Besides being various ways to solve this problem, there are a variety of features that are adjacent to this issue—like being able to report on a pages-created Survival Rate. While that and other ideas might be desirable, the minimum requirement here is only that fixed event data not be changeable.

Event Timeline

Via @MusikAnimal : This would give you things like "survival rate." This will also tell you if a report has been deleted in the interim. This task fixes issues when you update an event after it is done, or even during.

jmatazzoni subscribed.

I'm rewriting this ticket, as discussed at yesterday's Estimation meeting. For the record, here is the original Description:

If a page is deleted, it should have the same page ID except the revisions will be in the archive table instead of revision table. archive will contain all the same relevant information, so it's a matter of tweaking our queries accordingly.

The first step is probably to introduce something like deletedPageIds (perhaps one for "created" and another for "improved"). This would get set in the same place we set the live page IDs. From there, the other methods can have a bool $archive argument telling it to query archive instead of revision.

jmatazzoni renamed this task from Query archive table instead of revision for deleted pages to Investigate how to make it so that the Pages Created metric remains stable after the event is over.Mar 6 2019, 9:32 PM
jmatazzoni updated the task description. (Show Details)
jmatazzoni updated the task description. (Show Details)

@jmatazzoni We talked about this in the engineering meeting and I will try to explain what the proposed change means from a product standpoint.

  • When we fetch page IDs, we'd could also look for deleted page IDs. Depending on which metrics you want to remain static, other queries may be slowed down too. Overall I don't think it will be too bad, just making it clear there is a performance impact.
  • This will allow us to keep figures like "Pages Created" permanent, as you are requesting (there are edge cases, but let's ignore those for now to keep things simple).
  • If you want, we can also expose the survival rate in the Event Summary report, Pages Created, etc.
  • All the other metrics are subject to the same data loss as Pages Created, unless we check the archive table (as proposed). This includes:
    • Edits
    • Byte difference
    • Pages created
    • Pages improved
    • Pageviews -- The average pageviews metric doesn't make sense because we only look at the past 30 days, which may not exist because the page was deleted. Historical data is there, however, so we can say how many times the page was viewed before it was deleted.
    • Files uploaded -- Though we currently are checking the image table. We'd need to start checking the page table, looking within the file namespace. I think that's a good idea regardless, but it's for a separate task.
    • Wikidata items created
    • Wikidata items improved
  • Metrics that will not benefit from this change (meaning if the relevant pages were deleted, we lose the information and it cannot be recovered):
    • Pages using files -- If the file is deleted, all references to it will be removed.
    • Pageviews of pages using files -- Same as above.
    • "Incoming links" in the Pages Created report -- It is common that links to a deleted page will be removed.
  • Important: If there are categories on an event, the proposed change won't help. Once a page is deleted, we can't tell what categories it used to be in. The Pages Created figure along with all the others could not feasibly remain static.
  • It is possible to only keep the "Pages Created" figure static, and let all others change naturally (they would go down if the related pages were deleted).

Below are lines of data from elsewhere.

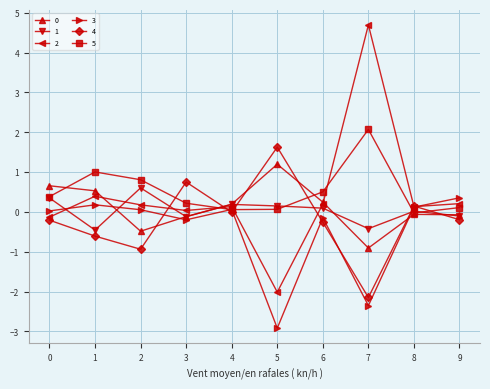

What is the difference between the 5 values at 3 and 7?

1.9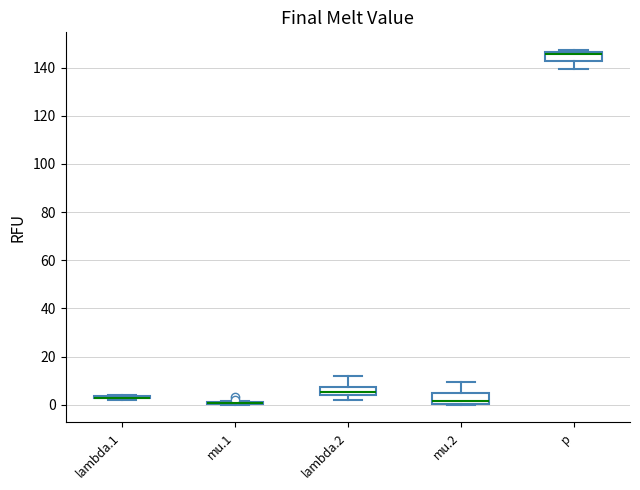

Reading left to right, read every box against the y-axis: the position of its median line, the range the box covers, and the ends of its whiskers. The values are not printed on the chart, so give them approximately, as read against the axis.

lambda.1: box collapsed to a line at 2, whiskers 2 to 4
mu.1: box collapsed to a line at 0, whiskers 0 to 2
lambda.2: median 6, box 4 to 8, whiskers 2 to 12
mu.2: median 2, box 0 to 4, whiskers 0 to 10
p: median 146 (just below the box's upper edge), box 142 to 146, whiskers 140 to 148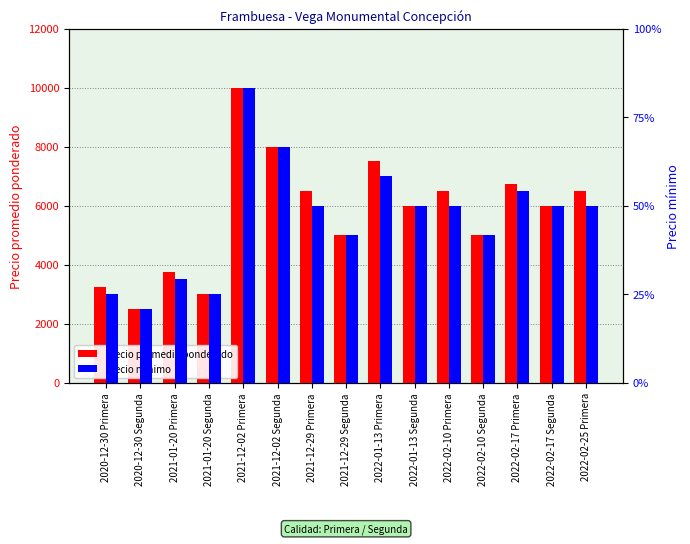

What is the sum of the Precio promedio ponderado values at 2022-02-10 Primera and 2022-01-13 Segunda?

12500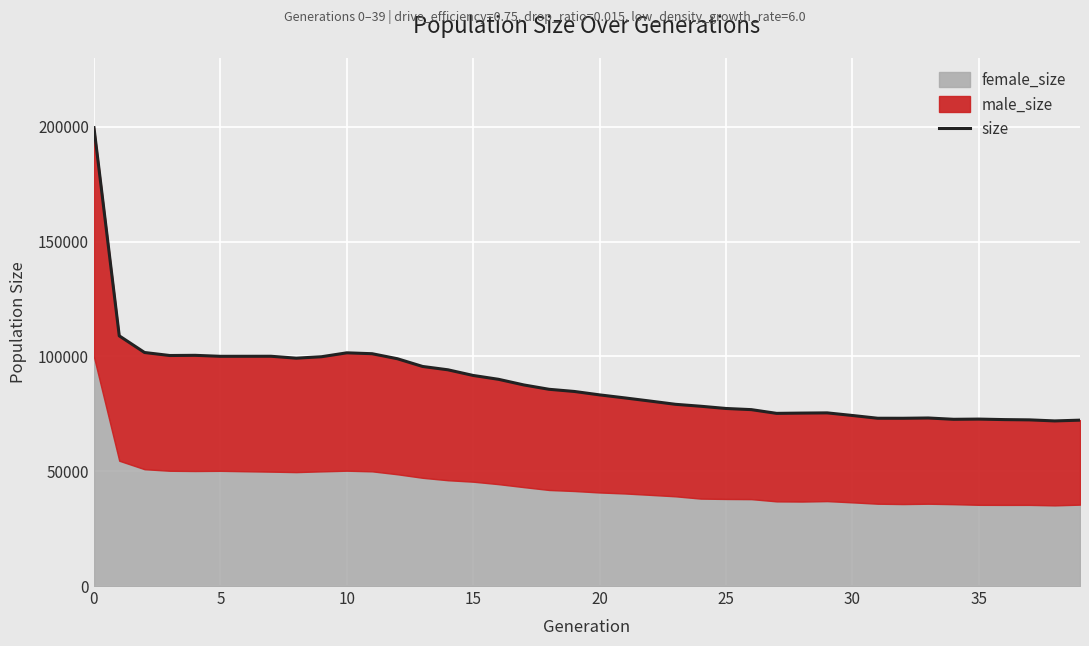

How many data points are above 84749?

19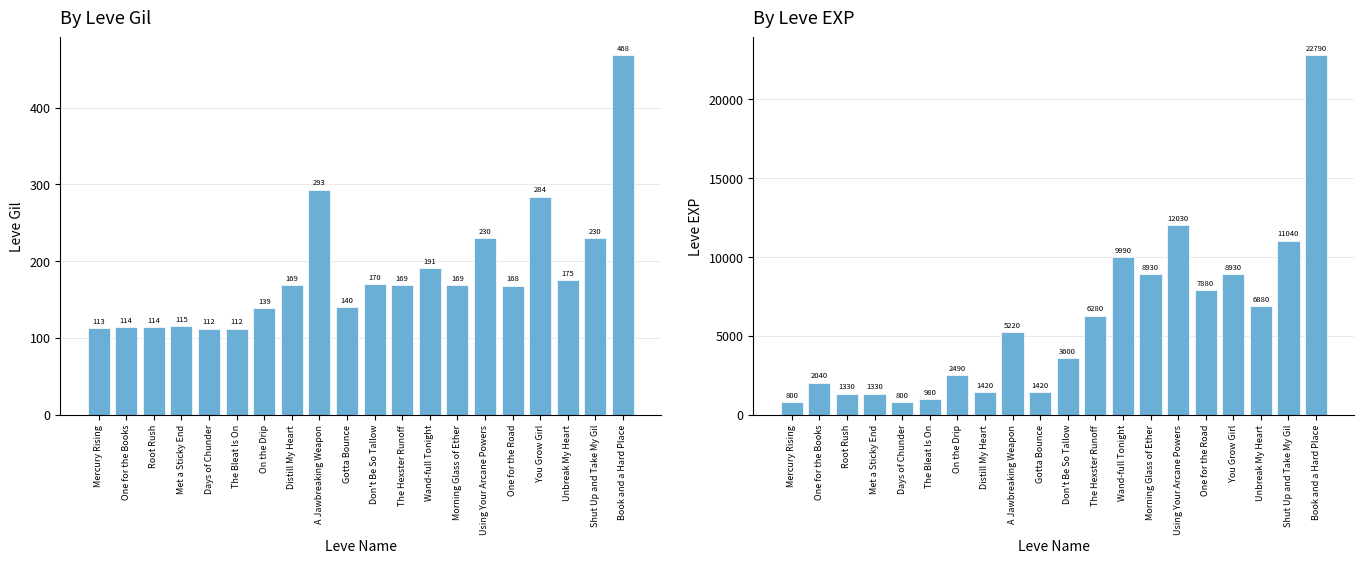

The Leve EXP series shows 11040 at Shut Up and Take My Gil. True or false?

True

Consider if we really want some figures to remain static. For instance, "Pages Improved" gives you an idea of the impact an event had. If those pages that were improved are now deleted, maybe those edits didn't really have an impact, in a literal sense.

Finally, the biggest thing to understand is that this is not a trivial change. My guess is at 8 points for the whole lot of the above. If we only did "Pages Created", that might bring it down a bit. Please weigh out engineering cost/benefit accordingly.

Hope this helps!

Thanks for your note @MusikAnimal. We are not in a position to do anything complex here. I'll talk to @Mooeypoo about what she feels is necessary to take care, if anything, to avoid any major inaccuracies.